I use the book, Introduction to Linear Algebra by Gilbert Strang. I know mathematically what it all means. But, I become blank when it all comes to explaining things, non-mathematically or physically. So please help.

Esash

Fredrik
Staff Emeritus
Gold Member
I think you will have to ask more specific questions. Right now it sounds like you want someone to rewrite a book in a style that suits you better.

Well, I need some guidance about how to learn what eigen vectors and eigen values are, in a non-mathematical way. What are they? Why are they so useful? How do they determine the critical properties of nature? In fact, Everything about them. Is there any such descriptive tutorial?
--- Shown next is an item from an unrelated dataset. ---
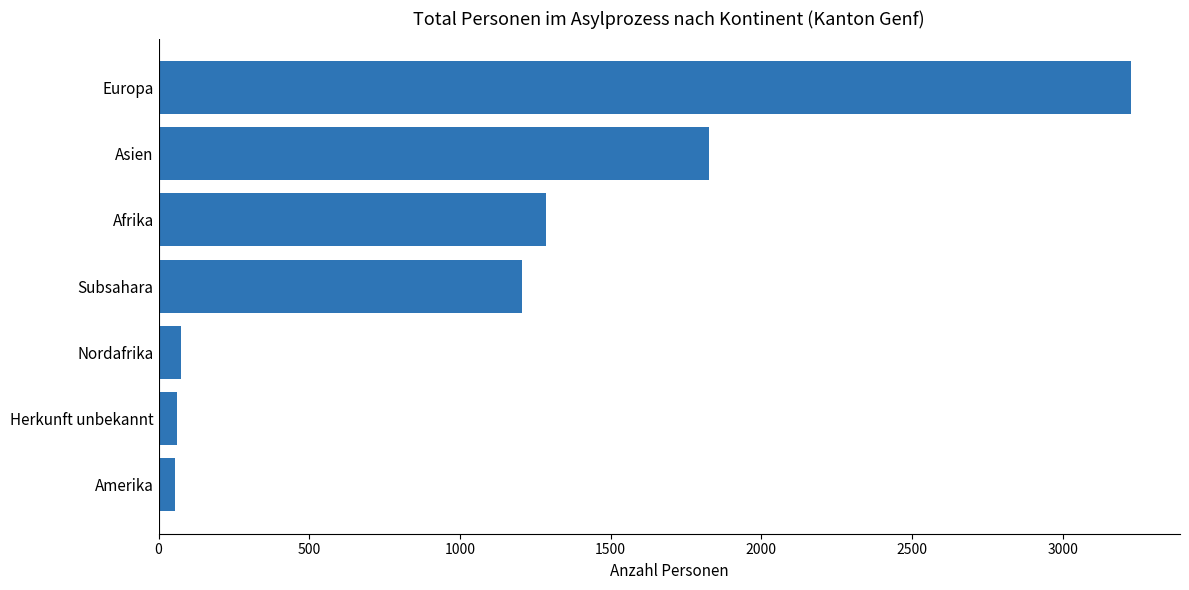

The value at Afrika is 1717. True or false?

False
I think that as a researcher you will have to dive into mathematics to learn this.
It'll begin with some linear algebra and the subject of operators (transformations), and will continue with the study of dynamical systems and their analysis, that is, differential/difference equations.

While one can certainly write out a list of rules and conditions to follow schematically, or even by a computer program, as a "researcher" you'll need much more than this. That's what separates a good academic who lingers on understanding the subtle notions and there implication on his field of work, from just a guy who plays around with numbers, entitling himself of something he doesn't really deserves.

That is why, you will have to study some maths to really understand something (and it won't be everything). In the course of learning you will find many answers to your questions (what are they? why are they so useful?) and beyond.